Mysql – Adding TIME data to a DATE type column in time series table, and what sort of foreign key

datedatetimeforeign keyMySQLprimary-key

I've got a v. simple table currently containing millions of data points of price on a given date:

CREATE TABLE data_point (
    id INT PRIMARY KEY,
    symbol_id INT,
    x DATE,
    y DOUBLE
)

This is a timeseries database and for this release I'll keep data with a daily (or less frequent) period but if I need to add a time component, would it be better to change the data_point table and convert x to DATETIME?

If this did happen, initially all of the existing data would remain unchanged, it would not be adjusted – only future data (and not all of it) would be saved with time.

Or would it be better to add a second table with a one-to-one relationship to data_point, which held the time data?

Performance is more critical than space.

This leads on to the associated question about this table. Which is better in terms of performance for huge amounts of data, when all the queries on data_point will be joins from symbol? (Assuming INT for a primary key will get filled up within the app's expected lifetime)

CREATE TABLE symbol (
    id INT PRIMARY KEY,
    name VARCHAR(100)
);

CREATE TABLE data_point (
    id BIGINT PRIMARY KEY,
    symbol_id INT,
    x DATE,
    y DOUBLE,
    CONSTRAINT FOREIGN KEY (symbol_id) 
        REFERENCES symbol(id)
);

or

CREATE TABLE data_point (
    symbol_id INT,
    x DATE,
    y DOUBLE,
    CONSTRAINT PRIMARY KEY (symbol_id, x),
    CONSTRAINT FOREIGN KEY (symbol_id) 
        REFERENCES symbol(id)
);

Best Answer

When in doubt, keep it simple - just use DATETIME. I can think of two reasons to flake TIME off into another table, but neither are commonly applicable:

  1. Your table is very large and in use constantly, so you can't afford to block it while changing a data type. I'd still work around this by adding a new DATETIME column, populating it gradually, and then dropping the old DATE field when possible.
  2. It's very important that you keep your table narrow, and you'll need the time values very rarely.

You've stated that performance is more important than space, but I really wonder if six bytes for DATETIME2(0..2) is really going to make much difference over three bytes for DATE. You need to value your own time, and the time of everyone who tries to understand your system in the future.

Your question about the PK really should be asked separately.
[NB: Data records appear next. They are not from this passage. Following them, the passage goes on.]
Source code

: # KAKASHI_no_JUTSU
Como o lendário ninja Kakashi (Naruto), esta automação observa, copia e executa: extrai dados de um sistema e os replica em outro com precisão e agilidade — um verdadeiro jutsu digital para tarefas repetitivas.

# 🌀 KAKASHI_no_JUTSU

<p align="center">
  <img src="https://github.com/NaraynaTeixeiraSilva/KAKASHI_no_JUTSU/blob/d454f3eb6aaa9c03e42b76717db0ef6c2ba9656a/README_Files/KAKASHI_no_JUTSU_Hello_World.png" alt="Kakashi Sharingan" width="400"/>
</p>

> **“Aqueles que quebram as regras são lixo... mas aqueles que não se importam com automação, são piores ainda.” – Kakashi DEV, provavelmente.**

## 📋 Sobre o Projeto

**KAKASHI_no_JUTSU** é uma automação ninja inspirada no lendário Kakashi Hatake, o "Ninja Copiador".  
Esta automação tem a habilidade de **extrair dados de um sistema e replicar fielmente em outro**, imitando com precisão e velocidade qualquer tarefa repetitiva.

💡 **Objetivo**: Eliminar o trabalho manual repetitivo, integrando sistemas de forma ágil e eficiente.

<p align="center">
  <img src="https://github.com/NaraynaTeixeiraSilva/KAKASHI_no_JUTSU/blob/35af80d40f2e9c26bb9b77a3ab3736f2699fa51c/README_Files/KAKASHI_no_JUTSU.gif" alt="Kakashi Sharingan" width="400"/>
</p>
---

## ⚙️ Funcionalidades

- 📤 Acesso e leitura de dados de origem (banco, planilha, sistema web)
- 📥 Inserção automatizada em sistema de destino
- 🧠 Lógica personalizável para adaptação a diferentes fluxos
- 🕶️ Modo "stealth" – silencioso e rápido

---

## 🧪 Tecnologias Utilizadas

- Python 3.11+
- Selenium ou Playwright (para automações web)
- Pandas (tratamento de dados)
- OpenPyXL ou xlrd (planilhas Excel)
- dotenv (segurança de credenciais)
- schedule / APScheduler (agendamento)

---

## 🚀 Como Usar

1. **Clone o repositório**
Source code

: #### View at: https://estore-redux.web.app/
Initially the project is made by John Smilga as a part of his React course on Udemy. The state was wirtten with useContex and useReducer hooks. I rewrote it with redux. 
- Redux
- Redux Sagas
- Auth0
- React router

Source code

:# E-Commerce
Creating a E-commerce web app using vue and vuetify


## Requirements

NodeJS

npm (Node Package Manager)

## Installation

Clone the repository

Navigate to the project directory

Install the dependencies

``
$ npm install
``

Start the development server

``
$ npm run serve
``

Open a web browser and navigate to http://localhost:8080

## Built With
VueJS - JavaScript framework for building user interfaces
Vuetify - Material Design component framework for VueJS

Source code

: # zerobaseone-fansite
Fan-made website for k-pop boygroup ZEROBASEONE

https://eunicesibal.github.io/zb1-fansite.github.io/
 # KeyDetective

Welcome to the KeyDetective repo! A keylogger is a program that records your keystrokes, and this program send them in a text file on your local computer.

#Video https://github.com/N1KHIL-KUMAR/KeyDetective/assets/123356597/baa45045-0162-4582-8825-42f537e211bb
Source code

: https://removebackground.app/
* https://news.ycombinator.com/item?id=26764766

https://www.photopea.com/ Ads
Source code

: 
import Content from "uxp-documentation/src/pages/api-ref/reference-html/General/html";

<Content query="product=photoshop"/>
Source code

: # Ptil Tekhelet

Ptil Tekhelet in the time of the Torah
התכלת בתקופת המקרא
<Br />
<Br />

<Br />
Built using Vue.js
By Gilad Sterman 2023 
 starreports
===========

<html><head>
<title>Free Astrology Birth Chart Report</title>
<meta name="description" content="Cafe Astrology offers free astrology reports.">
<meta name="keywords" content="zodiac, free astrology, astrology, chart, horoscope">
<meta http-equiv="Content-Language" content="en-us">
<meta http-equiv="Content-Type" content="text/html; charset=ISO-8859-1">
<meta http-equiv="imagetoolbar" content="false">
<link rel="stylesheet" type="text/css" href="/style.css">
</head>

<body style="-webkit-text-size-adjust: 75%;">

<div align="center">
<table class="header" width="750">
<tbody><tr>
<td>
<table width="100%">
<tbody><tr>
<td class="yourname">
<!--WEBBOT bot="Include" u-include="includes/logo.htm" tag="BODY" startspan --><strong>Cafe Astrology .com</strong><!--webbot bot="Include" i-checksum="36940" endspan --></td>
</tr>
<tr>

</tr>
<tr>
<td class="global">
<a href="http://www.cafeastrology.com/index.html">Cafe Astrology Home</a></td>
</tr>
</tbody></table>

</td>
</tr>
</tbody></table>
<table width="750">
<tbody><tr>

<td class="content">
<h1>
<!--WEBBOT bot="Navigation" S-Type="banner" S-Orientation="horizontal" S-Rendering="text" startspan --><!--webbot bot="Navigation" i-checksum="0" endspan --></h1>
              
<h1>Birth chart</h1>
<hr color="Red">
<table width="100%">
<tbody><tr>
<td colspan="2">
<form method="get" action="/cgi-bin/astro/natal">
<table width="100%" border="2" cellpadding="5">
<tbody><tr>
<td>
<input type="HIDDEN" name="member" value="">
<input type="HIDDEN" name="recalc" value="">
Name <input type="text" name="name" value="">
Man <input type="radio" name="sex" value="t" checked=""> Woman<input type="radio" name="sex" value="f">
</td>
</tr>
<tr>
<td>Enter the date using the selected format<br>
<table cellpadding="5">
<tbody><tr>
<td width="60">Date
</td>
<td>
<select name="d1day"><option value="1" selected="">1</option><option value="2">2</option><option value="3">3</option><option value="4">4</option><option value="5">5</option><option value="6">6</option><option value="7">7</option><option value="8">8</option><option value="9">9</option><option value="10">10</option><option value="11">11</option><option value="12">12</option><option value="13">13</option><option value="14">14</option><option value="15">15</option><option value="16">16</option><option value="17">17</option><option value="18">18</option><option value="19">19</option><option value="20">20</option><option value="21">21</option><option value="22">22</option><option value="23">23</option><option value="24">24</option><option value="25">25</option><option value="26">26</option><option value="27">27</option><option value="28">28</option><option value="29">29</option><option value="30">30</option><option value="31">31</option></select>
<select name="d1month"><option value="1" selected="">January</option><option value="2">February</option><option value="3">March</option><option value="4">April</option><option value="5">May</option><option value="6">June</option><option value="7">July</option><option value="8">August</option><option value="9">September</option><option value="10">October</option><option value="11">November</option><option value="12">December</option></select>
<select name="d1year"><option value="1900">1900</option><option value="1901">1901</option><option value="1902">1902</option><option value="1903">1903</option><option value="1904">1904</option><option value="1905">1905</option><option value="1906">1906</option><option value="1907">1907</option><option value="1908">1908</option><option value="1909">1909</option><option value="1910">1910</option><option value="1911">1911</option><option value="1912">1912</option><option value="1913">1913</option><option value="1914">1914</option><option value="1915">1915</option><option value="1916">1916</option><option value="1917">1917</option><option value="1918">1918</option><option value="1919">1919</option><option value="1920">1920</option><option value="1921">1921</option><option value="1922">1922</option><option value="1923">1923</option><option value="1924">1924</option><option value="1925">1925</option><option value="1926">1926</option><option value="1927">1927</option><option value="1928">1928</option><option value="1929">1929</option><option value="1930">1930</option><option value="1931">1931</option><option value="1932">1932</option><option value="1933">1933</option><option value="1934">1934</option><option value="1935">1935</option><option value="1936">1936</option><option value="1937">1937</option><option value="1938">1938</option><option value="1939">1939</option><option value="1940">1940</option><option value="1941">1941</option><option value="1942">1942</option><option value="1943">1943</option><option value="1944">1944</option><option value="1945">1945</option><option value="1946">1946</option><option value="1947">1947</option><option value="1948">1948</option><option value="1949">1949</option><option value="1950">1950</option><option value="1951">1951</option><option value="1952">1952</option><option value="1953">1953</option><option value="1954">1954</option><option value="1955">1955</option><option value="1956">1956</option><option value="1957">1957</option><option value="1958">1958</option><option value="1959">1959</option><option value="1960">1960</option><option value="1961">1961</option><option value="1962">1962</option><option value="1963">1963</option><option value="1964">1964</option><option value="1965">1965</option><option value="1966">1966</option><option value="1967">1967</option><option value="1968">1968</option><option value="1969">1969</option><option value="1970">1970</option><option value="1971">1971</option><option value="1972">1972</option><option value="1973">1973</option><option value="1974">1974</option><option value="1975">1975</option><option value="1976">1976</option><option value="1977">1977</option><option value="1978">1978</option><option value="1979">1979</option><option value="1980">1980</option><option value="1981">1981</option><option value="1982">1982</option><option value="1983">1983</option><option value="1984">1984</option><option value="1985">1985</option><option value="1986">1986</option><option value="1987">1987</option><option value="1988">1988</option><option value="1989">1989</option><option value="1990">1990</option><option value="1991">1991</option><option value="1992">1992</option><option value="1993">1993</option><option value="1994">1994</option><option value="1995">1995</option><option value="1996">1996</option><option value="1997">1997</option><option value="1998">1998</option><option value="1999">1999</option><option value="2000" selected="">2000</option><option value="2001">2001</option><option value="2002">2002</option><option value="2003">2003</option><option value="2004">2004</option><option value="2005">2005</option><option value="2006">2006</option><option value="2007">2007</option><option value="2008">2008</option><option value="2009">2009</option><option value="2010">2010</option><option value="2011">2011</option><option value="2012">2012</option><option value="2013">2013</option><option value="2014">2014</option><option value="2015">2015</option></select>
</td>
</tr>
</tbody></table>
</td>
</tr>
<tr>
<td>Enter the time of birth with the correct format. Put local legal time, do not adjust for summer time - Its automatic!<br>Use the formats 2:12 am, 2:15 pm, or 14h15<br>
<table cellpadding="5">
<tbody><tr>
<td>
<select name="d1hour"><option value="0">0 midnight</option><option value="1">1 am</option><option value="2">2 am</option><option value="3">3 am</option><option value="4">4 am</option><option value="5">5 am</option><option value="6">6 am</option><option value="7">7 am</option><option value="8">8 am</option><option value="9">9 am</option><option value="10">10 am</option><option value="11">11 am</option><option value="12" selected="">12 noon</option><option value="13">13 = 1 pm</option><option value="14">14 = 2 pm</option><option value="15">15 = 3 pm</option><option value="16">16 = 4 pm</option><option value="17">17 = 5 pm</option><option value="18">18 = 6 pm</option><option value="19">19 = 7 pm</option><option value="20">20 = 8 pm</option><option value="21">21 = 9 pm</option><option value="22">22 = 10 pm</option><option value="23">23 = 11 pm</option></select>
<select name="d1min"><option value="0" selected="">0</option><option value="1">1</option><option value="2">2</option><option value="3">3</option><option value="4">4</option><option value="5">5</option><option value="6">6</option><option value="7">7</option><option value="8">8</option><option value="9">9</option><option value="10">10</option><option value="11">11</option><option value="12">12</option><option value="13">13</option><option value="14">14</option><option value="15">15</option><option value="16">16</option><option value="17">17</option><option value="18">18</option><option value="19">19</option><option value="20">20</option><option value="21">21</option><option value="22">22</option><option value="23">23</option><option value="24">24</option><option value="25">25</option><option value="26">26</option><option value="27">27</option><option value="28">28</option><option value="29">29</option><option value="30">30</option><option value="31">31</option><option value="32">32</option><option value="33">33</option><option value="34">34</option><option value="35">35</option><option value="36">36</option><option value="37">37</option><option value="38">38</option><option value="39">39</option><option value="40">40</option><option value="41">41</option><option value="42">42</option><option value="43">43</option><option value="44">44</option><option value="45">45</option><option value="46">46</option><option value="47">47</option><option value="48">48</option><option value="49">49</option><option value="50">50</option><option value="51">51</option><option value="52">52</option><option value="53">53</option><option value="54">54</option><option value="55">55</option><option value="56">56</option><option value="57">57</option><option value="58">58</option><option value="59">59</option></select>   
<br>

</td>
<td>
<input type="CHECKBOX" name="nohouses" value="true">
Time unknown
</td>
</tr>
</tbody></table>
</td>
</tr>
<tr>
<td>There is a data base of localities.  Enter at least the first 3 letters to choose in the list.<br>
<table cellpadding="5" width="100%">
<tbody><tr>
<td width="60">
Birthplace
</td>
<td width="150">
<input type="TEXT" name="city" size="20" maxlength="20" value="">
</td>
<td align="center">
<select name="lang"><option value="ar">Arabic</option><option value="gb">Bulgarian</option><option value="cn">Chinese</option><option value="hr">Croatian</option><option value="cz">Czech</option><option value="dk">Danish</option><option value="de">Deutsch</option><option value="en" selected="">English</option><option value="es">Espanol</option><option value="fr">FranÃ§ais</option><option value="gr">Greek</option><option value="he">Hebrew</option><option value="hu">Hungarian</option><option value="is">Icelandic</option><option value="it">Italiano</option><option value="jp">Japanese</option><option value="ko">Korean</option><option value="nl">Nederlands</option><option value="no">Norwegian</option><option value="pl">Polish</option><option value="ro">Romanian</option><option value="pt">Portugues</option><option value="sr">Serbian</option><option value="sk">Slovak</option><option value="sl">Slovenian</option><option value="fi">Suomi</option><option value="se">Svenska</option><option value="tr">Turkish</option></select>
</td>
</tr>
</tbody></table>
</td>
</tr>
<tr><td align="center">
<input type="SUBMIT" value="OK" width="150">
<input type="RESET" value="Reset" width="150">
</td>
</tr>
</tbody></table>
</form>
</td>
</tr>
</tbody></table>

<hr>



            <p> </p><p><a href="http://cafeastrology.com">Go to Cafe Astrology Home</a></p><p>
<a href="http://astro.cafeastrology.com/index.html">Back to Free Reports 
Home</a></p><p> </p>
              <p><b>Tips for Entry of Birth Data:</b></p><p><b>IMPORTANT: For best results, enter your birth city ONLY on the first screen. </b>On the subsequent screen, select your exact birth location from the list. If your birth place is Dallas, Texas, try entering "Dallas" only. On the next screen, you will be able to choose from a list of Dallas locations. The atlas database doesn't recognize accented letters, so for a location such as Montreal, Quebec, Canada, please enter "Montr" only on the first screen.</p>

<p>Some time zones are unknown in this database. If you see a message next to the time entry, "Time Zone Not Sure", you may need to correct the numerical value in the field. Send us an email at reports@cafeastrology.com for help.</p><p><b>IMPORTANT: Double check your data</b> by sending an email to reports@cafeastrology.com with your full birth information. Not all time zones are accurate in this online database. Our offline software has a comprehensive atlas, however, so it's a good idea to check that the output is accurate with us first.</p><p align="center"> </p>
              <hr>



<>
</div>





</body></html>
However, I concur with Rick James that, in this case, you probably don't need a synthetic key (your id field); just index on symbol_id and date. Assuming you're clustering on the PK, consider putting date first, so you can easily query date ranges. If you primarily filter (not just join) by symbol_id, then put it first in the index instead. If you do both, cluster on { date, symbol_id } and index on symbol_id.